Objects in Conflict, Israeli and Palestinian Stories

Oded Balilty, It is like I am being held up on my tippy toes: Jerusalem Post reporter Erik Schechter survives a suicide bombing in the center of Jerusalem, 2003, black and white photograph, courtesy of Nadette de Visser

Amsterdam
Objects in Conflict, Israeli and Palestinian Stories
Arti et Amicitiae
May 18–June 4, 2006

In times of conflict and war, the dominant media discourse shifts all too easily into recounting death tolls, numbers of wounded refugees, and costs in material damage. What is often forgotten, or processed for the sake of “breaking news” into consumable bits,a re the personal stories of those who suffer at the hands of violence. If armed conflict is always dehumanizing in every respect, then its by product is that individual subjects — men, women, and children — are reduced to two dimensions, caught up within the larger machinery of militarism and politics.

We tend to invest the objects that surround us with meanings and narratives; a familiar, if not tired, artistic strategy is that of excavating those meanings. Safeguarding the integrity of the object calls for sensitivity in matters of mediation and (re)presentation. The latter becomes most urgent when an artist or curator tries to take up a political point, or at an extreme, when a political agenda seems the most prominent feature of a project.

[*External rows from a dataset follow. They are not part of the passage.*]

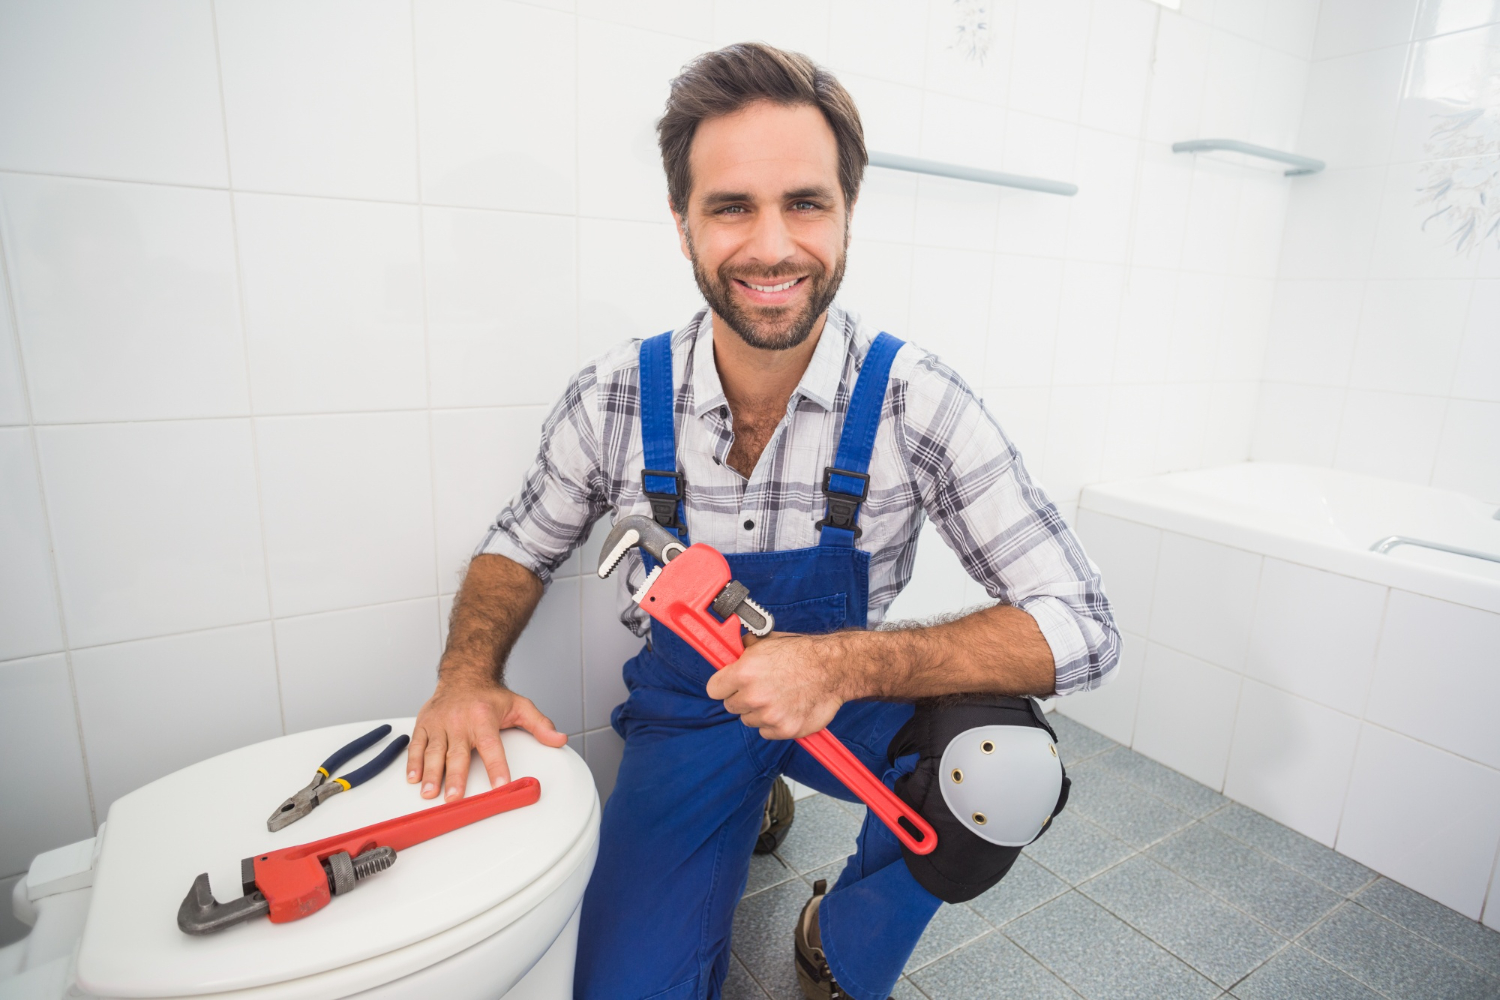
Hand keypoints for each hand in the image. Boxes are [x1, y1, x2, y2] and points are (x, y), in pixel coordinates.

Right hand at [407, 679, 567, 800]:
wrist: (464, 674)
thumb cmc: (490, 696)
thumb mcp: (520, 706)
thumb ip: (540, 725)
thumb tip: (559, 739)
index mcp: (484, 717)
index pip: (492, 745)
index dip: (497, 766)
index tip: (500, 784)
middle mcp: (460, 721)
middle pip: (458, 753)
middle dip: (455, 777)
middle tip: (454, 798)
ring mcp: (440, 723)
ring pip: (434, 752)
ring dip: (431, 774)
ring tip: (429, 793)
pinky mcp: (424, 725)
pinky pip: (417, 746)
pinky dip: (413, 763)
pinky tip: (413, 779)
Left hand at [705, 632, 848, 739]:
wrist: (834, 668)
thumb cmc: (803, 653)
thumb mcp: (769, 641)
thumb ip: (746, 649)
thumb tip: (733, 649)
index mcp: (744, 672)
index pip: (714, 689)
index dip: (723, 686)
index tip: (730, 685)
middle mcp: (753, 696)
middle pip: (732, 706)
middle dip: (742, 698)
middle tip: (760, 689)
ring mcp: (769, 715)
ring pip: (749, 720)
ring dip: (759, 712)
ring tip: (778, 697)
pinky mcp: (784, 730)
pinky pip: (767, 732)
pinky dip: (774, 724)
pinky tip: (787, 708)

Such is the case for “Objects in Conflict, Israeli and Palestinian Stories,” an exhibition conceived of by Dutch journalist and art historian Nadette de Visser. Held at Arti et Amicitiae, a white cube space in Amsterdam, the exhibition’s stated aim was to “place the Israeli-Palestinian conflict in a personal context” through the showcasing of sixteen objects, all beautifully photographed and accompanied by the accounts of their owners, half of them Israeli, half of them Palestinian. Exhibitions such as these always walk a fine line between political activism and aesthetics; finding a way for the two to reinforce each other, rather than cancel each other out, is a difficult task. Yet if the objective was to highlight “the conflict seen through the eyes of individual people with their individual story,” then the format of presentation, choice of venue, and omnipotent signature of the curator all worked against it.

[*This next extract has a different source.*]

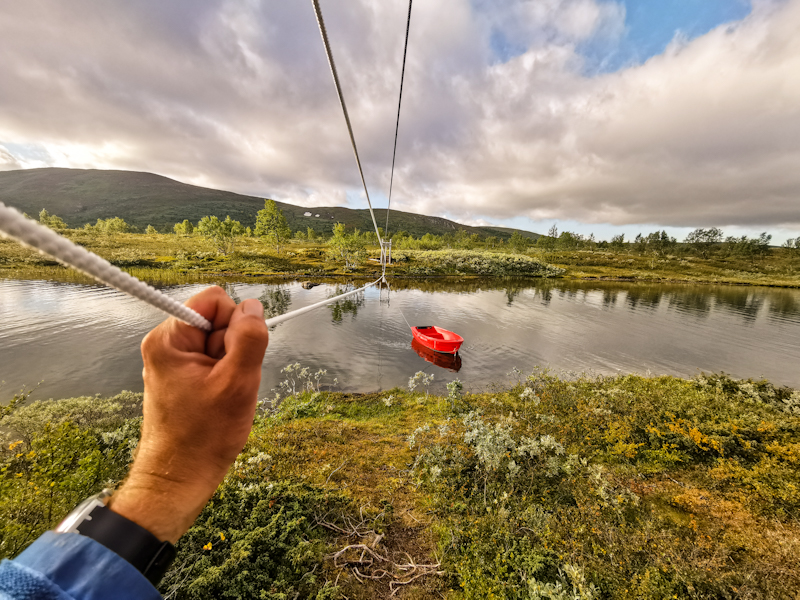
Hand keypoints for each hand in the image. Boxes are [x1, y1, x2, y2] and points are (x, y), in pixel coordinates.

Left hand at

De Visser seems to have resorted to a “one size fits all” formula in presenting her images and textual accounts: whether we are viewing the spectacle of a Palestinian cameraman killed by Israeli Defense Forces in Nablus, the dogtags of a refusenik, the key to the ancestral home of a dispossessed family, or the jacket of a survivor of a suicide bombing in Jerusalem,such objects are each constrained within a uniform aesthetic. Granted, the photographs — by Israeli Associated Press photographer Oded Balilty, who is, by the way, only mentioned and credited in the colophon of the quadrilingual (English, Arabic, Hebrew, Dutch) exhibition catalogue — are beautiful still lifes. Nevertheless, the uniform approach renders the pictures and stories unengaging for the visitor, eventually becoming an exercise in serializing drama. Moreover, the photographs themselves aren’t “action shots” of the personal objects, but staged artistic translations, devoid of any contextual and geopolitical information, let alone the presence of their owners. The singularity of the objects and personal narratives can’t speak within this format, and it’s a pity. The use of static media, such as photography and text, reinforces this and somehow erases the voices of de Visser’s interviewees, transforming them from subjects in conflict to mere constructed objets d’art on display.

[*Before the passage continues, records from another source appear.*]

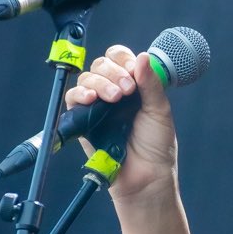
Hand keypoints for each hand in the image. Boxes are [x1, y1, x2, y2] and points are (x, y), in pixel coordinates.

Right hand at [64, 46, 177, 201]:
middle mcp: (114, 93)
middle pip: (101, 65)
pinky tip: (91, 99)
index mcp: (134, 86)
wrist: (146, 176)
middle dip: (113, 72)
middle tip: (127, 90)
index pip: (121, 59)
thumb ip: (151, 83)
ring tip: (114, 98)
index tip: (133, 73)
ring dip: (100, 83)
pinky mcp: (84, 121)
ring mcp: (98, 106)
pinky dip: (80, 94)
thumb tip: (143, 56)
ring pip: (87, 79)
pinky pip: (73, 99)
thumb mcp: (159, 110)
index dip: (124, 60)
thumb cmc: (156, 146)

For an undertaking seeking to counter media headlines and TV visuals,the choice of medium is decisive.Lebanese artist Lamia Joreige’s ongoing documentary project “Objects of War” (which was not featured in this show) is a case in point. By asking her subjects to talk about an object that, for them, is a symbol of the Lebanese civil war, she literally offers her interviewees a platform to express their own voices, engage in their own authorship. The editing and framing is careful, yet minimal and unobtrusive. At no point does the viewer feel the filmmaker’s interference. On the contrary, Joreige takes on the role of an archivist, a chronicler of untold stories, and a historian. We don’t find that forced aesthetic morphing of personal everyday objects into images for a coffeetable book, as is the case with the Amsterdam show.

De Visser inserts herself into a narrative that isn’t hers. Why, for example,does she insist on including a story of her own about a closed soap factory in the old city of Nablus? Where does that position her? Can a curator, bystander, and observer, within such charged subject matter,simply wedge herself in as a participant? Is it ever justifiable for a curator or an artist to edit and objectify the hardships of those caught up in violent conflict — for motives that are questionable at best? It seems revealing that de Visser’s name is the only one appearing (in huge letters, no less) on the cover of the catalogue.